Tanda bahaya berdering di kepala Irham. "Eh, ngapain ke bawah? Kerja di situ aja!" titahnya dengan dahi berkerut dan mata elang menyala.

Wulan langsung paham dirinya dijadikan tameng oleh bosnya. Bila demi kebaikan, ia sama sekali tidak keberatan. "I-iya, Mas."

"Ada apa, Del?" Irham bertahan di ambang pintu. Sengaja, agar Adel tidak masuk sehingga ia bisa mengajaknya turun ke toko di lantai satu. Ia tidak tahu Dika telah mengabarkan kedatangan Adel pada Ina. Istrinya itu saat ini tèngah mengintip di tangga.

Mata lebar Adel dapat menangkap bayang-bayang seseorang di tembok tangga. Hanya ada dua kemungkinan, Ina atau Mak Nah.

"Ir, kamu nggak lupa sama janji kita, kan?" Adel sengaja bersuara nyaring.

"Janji apa?" Irham mulai merasakan hawa kelicikan. "Sekarang kamu kok seneng ngarang? Mau jadi novelis?" sindirnya.

"Looh, katanya mau menu makan siang sehat. Nih, aku bawain." Adel mengangkat tas plastik yang ia tenteng ke hadapan Irham sambil menyunggingkan senyum manis.

"Aku udah makan. Makasih." Irham menoleh ke Wulan. "Wul, buat kamu aja!"

"Kamu cepet banget makannya. Ini baru jam berapa, sih? Susah-susah aku pesenin katering. Lagian, aku ke sini bukan buat ngerayu kamu," cicit Adel sambil merengut. Tangan yang satu lagi mengangkat tas laptop ke muka Irham. "Nih, laptop istri wakil bos. Minta upgrade OS dari Windows 8 ke Windows 10. Kamu kan nggak mau dibayar, ya udah, aku bawain makan siang."
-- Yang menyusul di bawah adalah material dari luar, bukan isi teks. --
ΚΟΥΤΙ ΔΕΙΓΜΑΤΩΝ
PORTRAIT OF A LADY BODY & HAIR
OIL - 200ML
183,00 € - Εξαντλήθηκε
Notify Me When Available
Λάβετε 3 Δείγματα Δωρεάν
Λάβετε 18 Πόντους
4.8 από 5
"Iya, Mbak Adel. Makan aja sama Mas Ir." Sebuah suara tiba-tiba mengisi lorong di dekat tangga itu. Adel dan Irham kontan menoleh. Ina berjalan santai, mendekat ke arah mereka.

"Mas, temenin Mbak Adel makan, dong. Masa udah dibawain makanan malah dikasih orang?"cetus Ina.

Mata elang Ilham segera melibas istrinya dengan tatapan pedang. 

Hmmm, anak kecil ini ngajak perang! 

Ia tak kurang akal. "Ya udah. Kamu aja makan sama Adel, In. Aku mau kerja di bawah."

Ina mengangkat tangan dan dagu. "Ooo, aku sibuk, Mas. Aku mau keluar," jawabnya datar. Sesudah berkata begitu, ia melesat menuju tangga ke lantai satu.

"Heh! Mau ke mana kamu?" seru Irham. "Ina!" Ia ikut melesat, menyusul istrinya.

Adel cuma melongo melihat pasangan itu saling kejar. "Cih!" cibirnya. "Nikah sama anak kecil, kelakuannya ikutan kayak bocah." 

Rasain! Siapa suruh mutusin aku semena-mena!

Ia menoleh ke Wulan. "Wul, ayo temenin aku makan. Sama ini, laptopnya tolong dikasih ke Bimo atau Alfan, ya."